Лена глянула в окно. Теперь, по сравнению с вчерашней сопкой, эта картина не выглядела привлекательной. Она нажала на кнопку, и вместо картинки стало обычное освещение комнаты.
12:00. Площадь перед зданием старейшины. Все люди ровными рядами выстроились перед входом. Старейшина, одетая в белый костюм из двери вывела новую жительницу поселения и представила:
– Поздравьте её, это 1721.
Мы с Леной встали в последнем дальнем ряду. Все начали аплодировать новому жителю, только мы с ней даже руки не занесли, чтобы сделать вид. Но всем до нас и дела не было. Аплодисменты длились пару минут, после чего все разошлись ровным строем по домам. А мы направились в дом к 102-ой. Та с обеспокоенным лицом нас встречала:
– Привет. Как ты?
– Нормально. Просьба есть… Можно к тебе каждый день приходить? – попросила Лена.
– Зачем? – удивилась та.
– Ты ведь можешь извлечь из меня чип?
– Зачем?
– Очень надо…
– Это запрещено и по понятиям – невозможно.

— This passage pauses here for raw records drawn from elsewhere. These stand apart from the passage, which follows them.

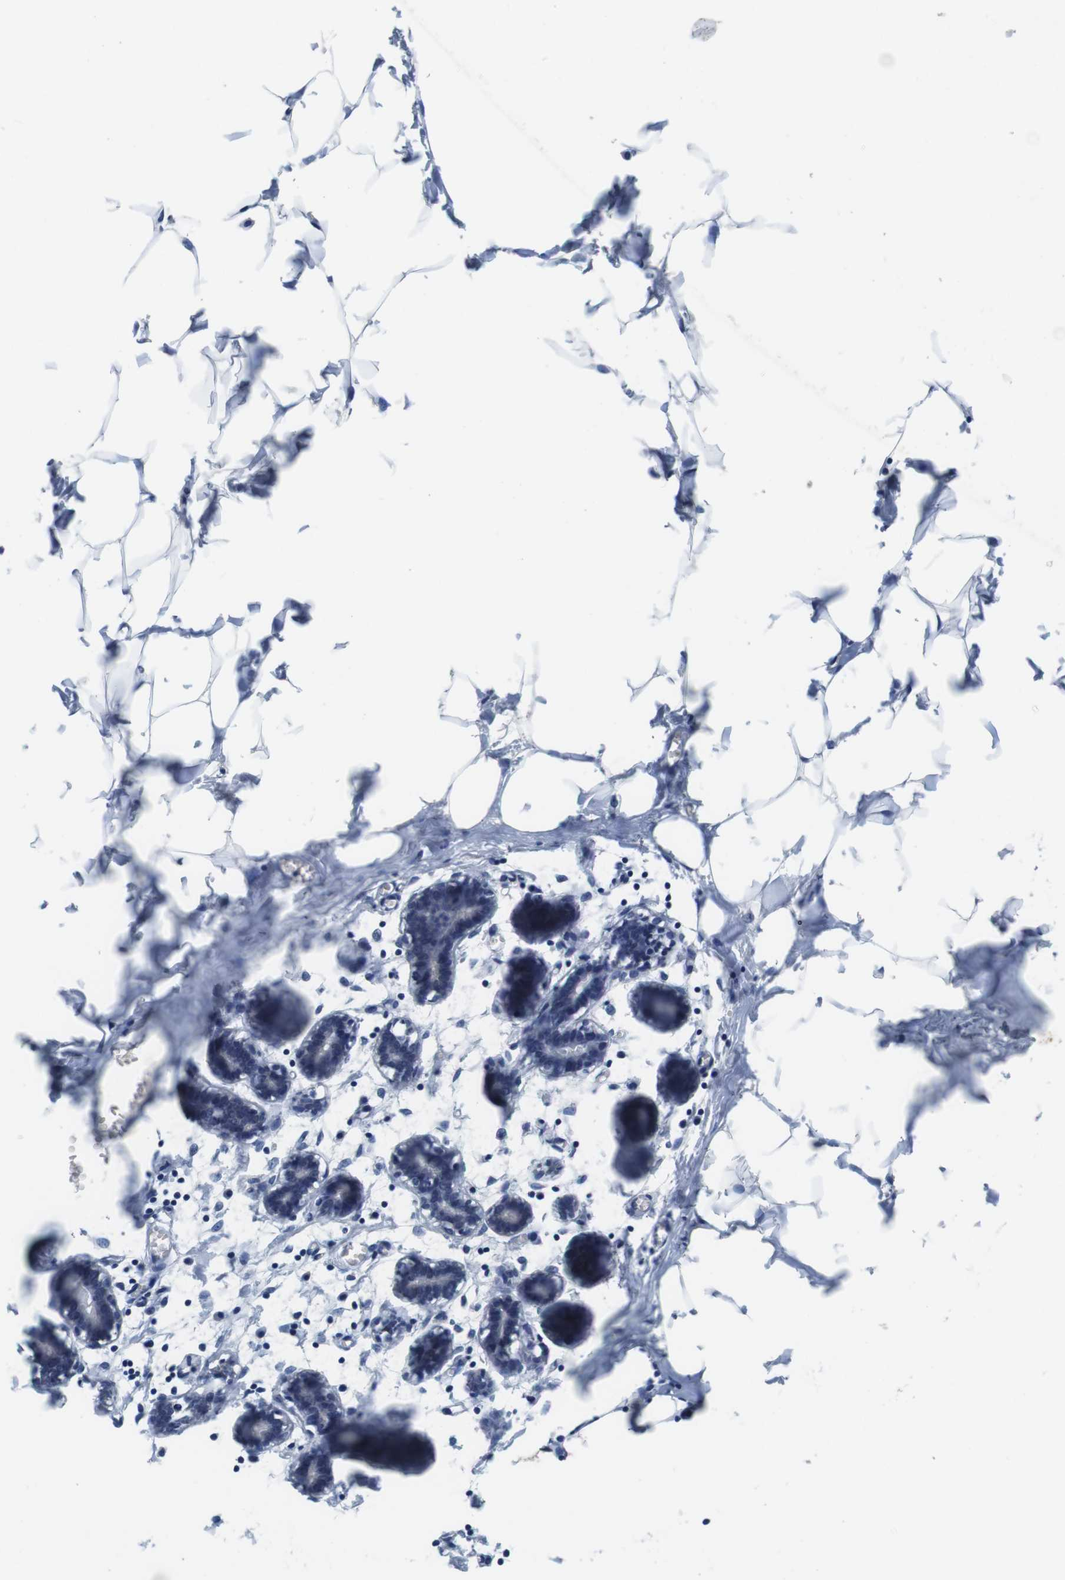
{"staining": {"intensity": "negative", "quantity": "none", "location": "none"}, "tissue": "breast", "cell_type": "Adipocytes", "image_type": "normal", "snomed": [{"axis": "morphology", "description": "Normal tissue, NOS"}, {"axis": "topography", "description": "Breast"}], "caption": "Adipocytes are negative for brown protein staining in benign breast.", "gene": "FADD", "patient": {"sex": "female", "age": 27}}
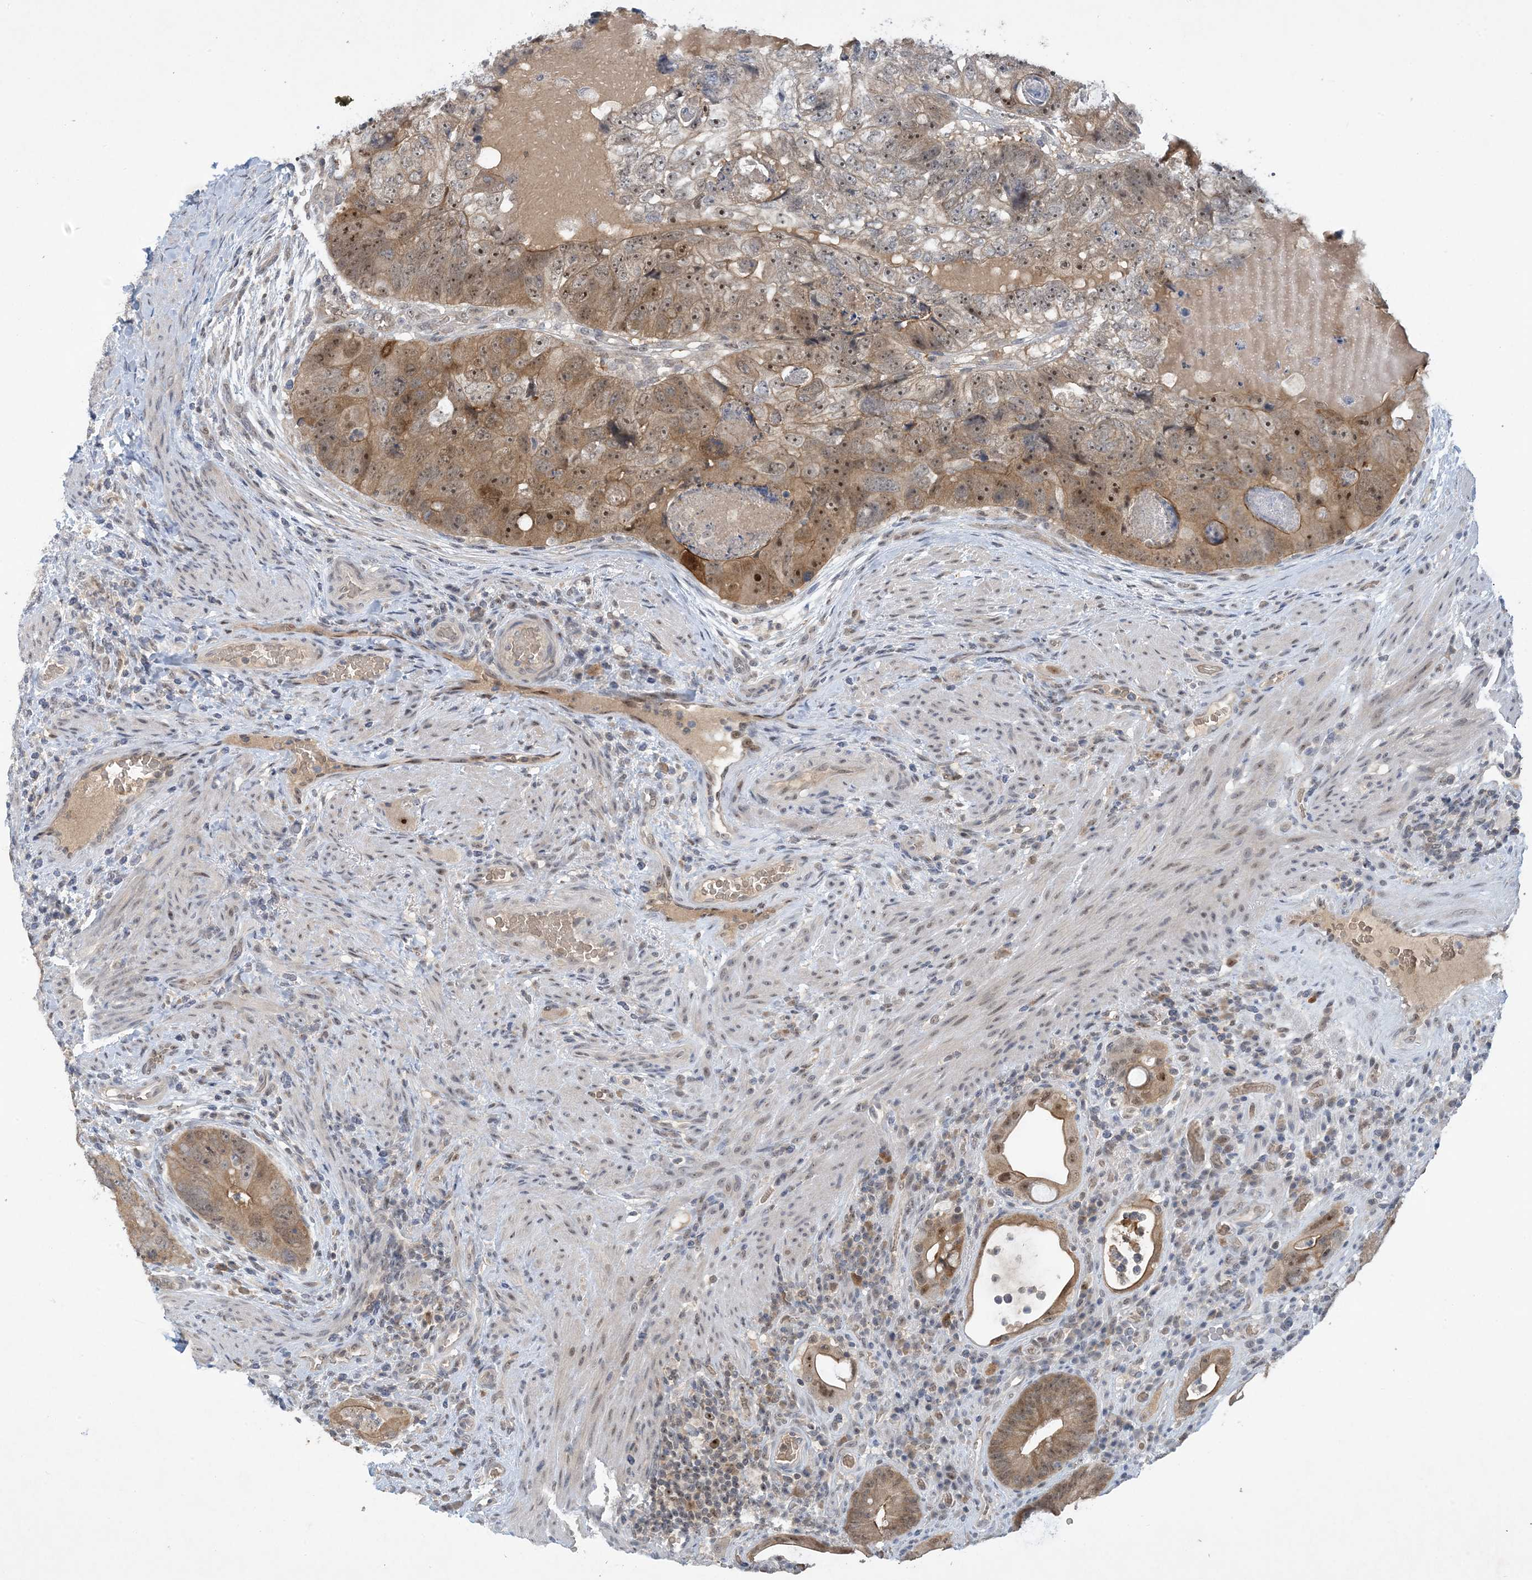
{"staining": {"intensity": "moderate", "quantity": ">75%", "location": "cytoplasmic/membranous,nuclear"}, "tissue": "colorectal cancer", "cell_type": "Tumor cells", "image_type": "cancer", "snomed": [{"axis": "morphology", "description": "Adenocarcinoma, NOS"}, {"axis": "topography", "description": "Rectum"}], "caption": "IHC staining of colorectal adenocarcinoma, which reveals medium levels of moderate cytoplasmic/membranous and nuclear expression in approximately >75% of tumor cells indicating moderate cytoplasmic/membranous and nuclear protein positivity. The staining was performed using DAB (brown) for protein detection and nuclei were counterstained in hematoxylin (blue).", "gene": "UBE2E1", "patient": {"sex": "male", "age": 59}}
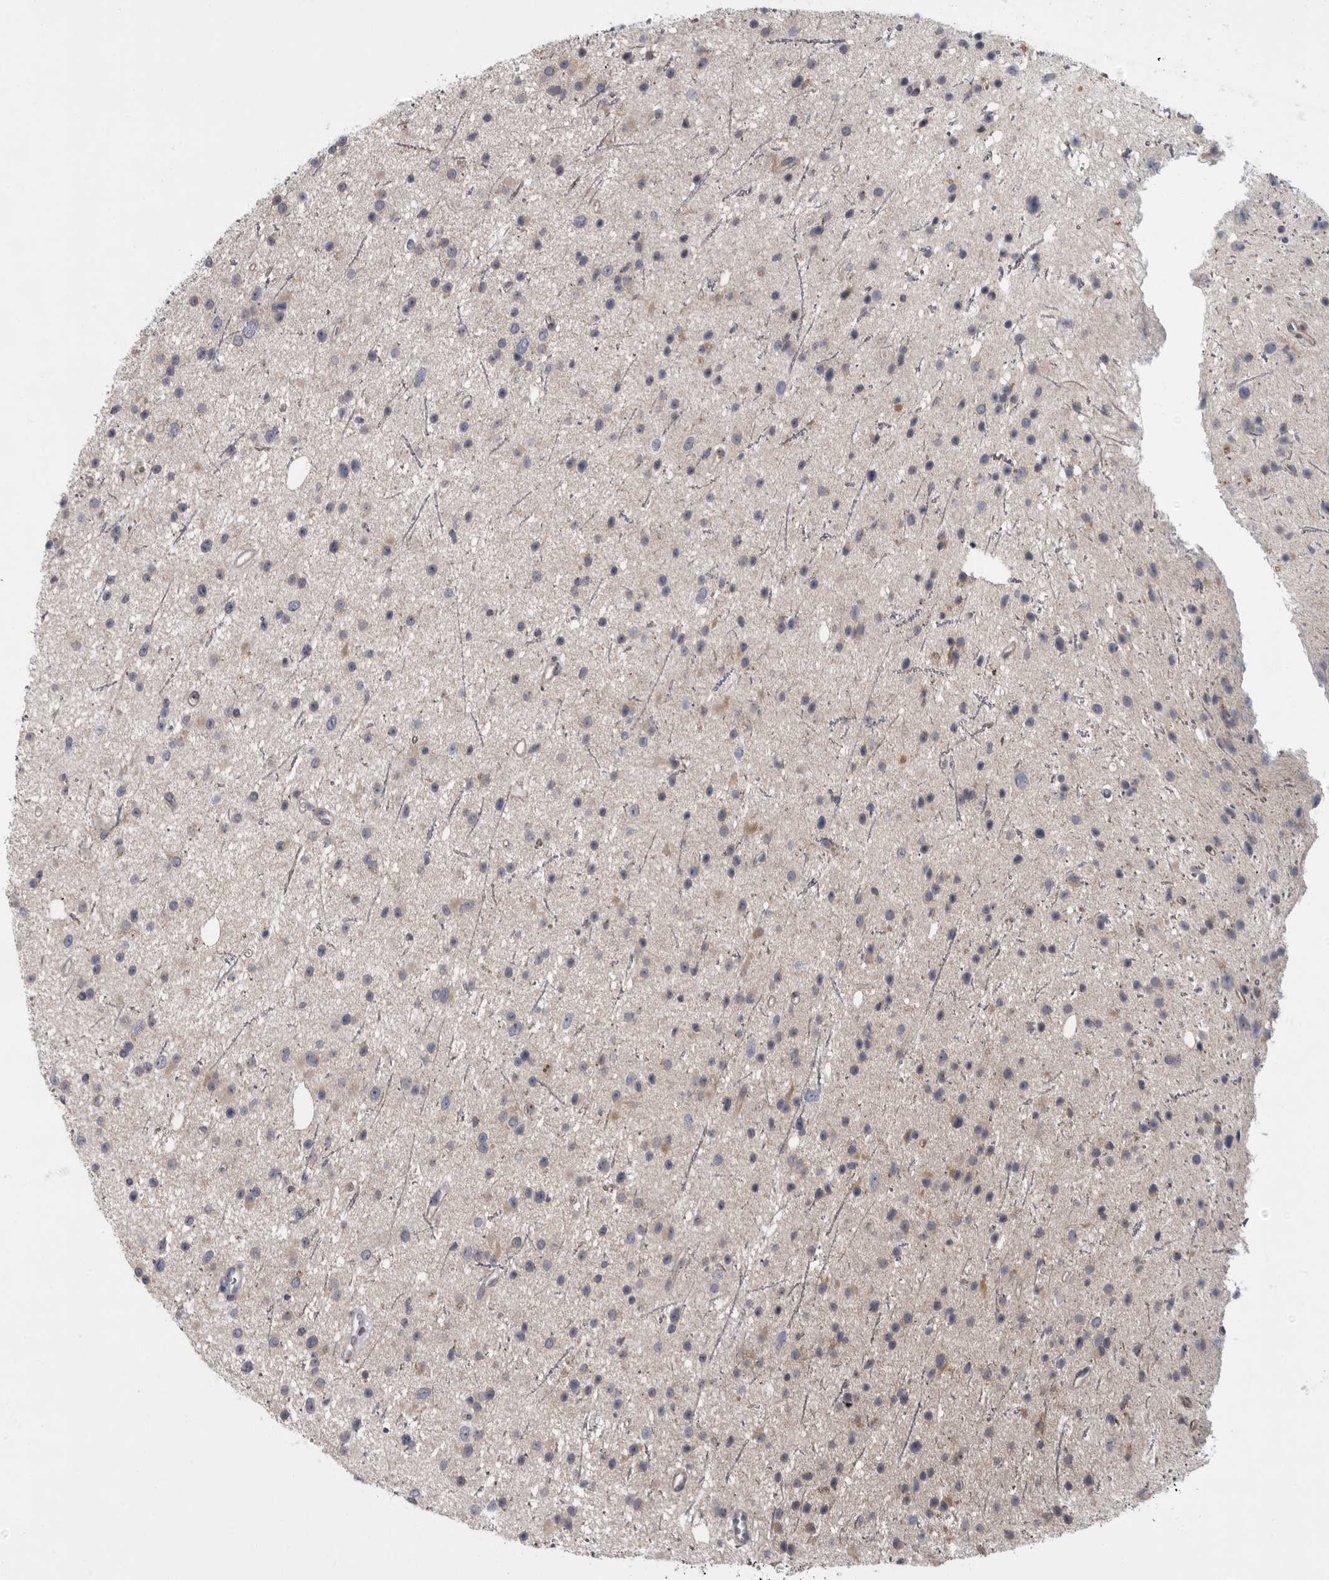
{"staining": {"intensity": "negative", "quantity": "none", "location": "none"}, "tissue": "glioma", "cell_type": "Tumor cells", "image_type": "cancer", "snomed": [{"axis": "morphology", "description": "Glioma, malignant, Low grade"}, {"axis": "topography", "description": "Cerebral cortex"}], "caption": "Immunohistochemistry photomicrograph of neoplastic tissue: glioma stained with DAB (3,3'-diaminobenzidine) exhibits no significant protein expression in tumor cells. (Immunohistochemistry (ihc), brightfield microscopy, high magnification).", "gene": "PDE7A", "patient": {"sex": "female", "age": 39}}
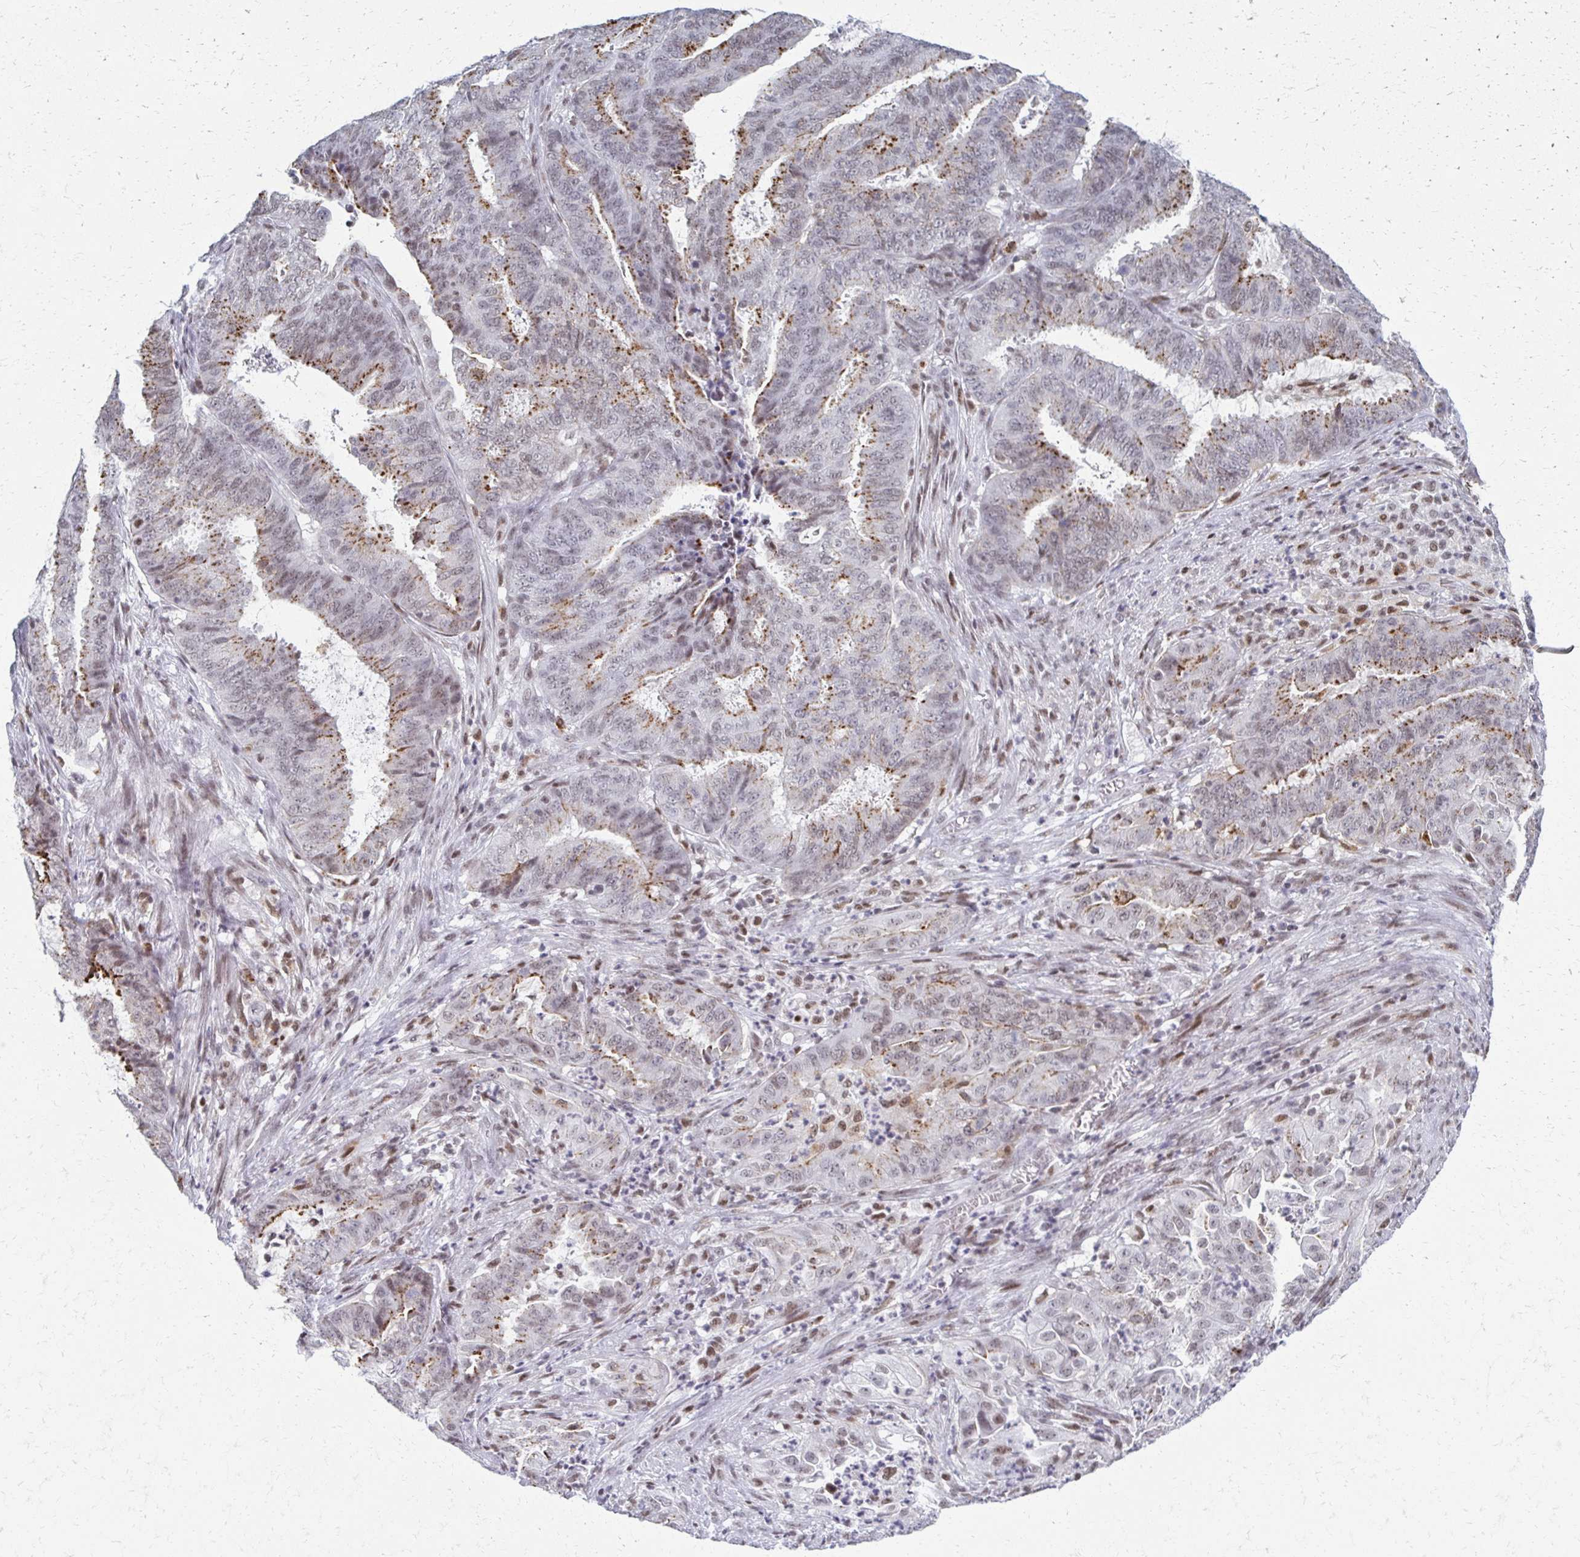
{"staining": {"intensity": "moderate", "quantity": "25%-75%", "location": "cytoplasmic/membranous"}, "tissue": "endometrial cancer", "cell_type": "Tumor cells", "image_type": "cancer", "snomed": [{"axis": "morphology", "description": "Adenocarcinoma, NOS"}, {"axis": "topography", "description": "Endometrium"}], "caption": "Protein analysis of endometrial adenocarcinoma tissue reveals moderate cytoplasmic/membranous staining in about 25%-75% of tumor cells.", "gene": "IRF7", "patient": {"sex": "female", "age": 51}}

– Но ты ведь можешь извлекать. Сделай мне такое. Я хочу чаще проводить время за поселением.
– Нет. Я этого не буду делать, но могу тебя указать, как работающего за пределами поселения. Тогда в светлое время суток можешь находиться там, как мною отправленная. Учти, что это, как знакомой делаю. Если что-то про нас всплывёт у старейшины, отбракуют обеих.
– Я тебя никогда не подставлю. Спасибо.
Теперь мы с Леной каждый день с утра стали уходить из поселения на весь день. Очень часто навещали её тело. Я рассказывал ей о том, как мы жили, какие здания у нас есть, о взаимоотношениях. Она с интересом выслушивала меня. Я рассказывал про моду. Предложил ей на костюм прикрепить цветной бант, надеть на талию пояс и пройтись по всему поселению. Ей это показалось забавным и не нарушающим местных правил. Но так как красок у них не было, то красящим материалом решили использовать сок от ягод: вишня – красный, ежевика – синий. Из лент пропитанных вишнёвым соком соорудили небольшой бант и прикрепили недалеко от шеи, а ежевичную ленту завязали на пояс. Затем прошлись почти по всему поселению. Удивлённые и завидующие взгляды со всех сторон пронизывали Лену насквозь. Но ей это, похоже, очень понравилось. На следующий день много у кого можно было наблюдать подобные банты и пояса, но только серого цвета. Кто-то специально загрязнял ленты, чтобы те были более чёрные и выделялись на фоне серого костюма.
– Теперь ты задала тренд в местной моде. Но не увлекайся. Мало ли, может старейшине это не понравится…
Всё меньше времени мы проводили в поселении и всё больше за его территорией. Обычно мы ходили по близлежащим лесам или на свою сопку, чтобы положить сорванный букетик на могилу.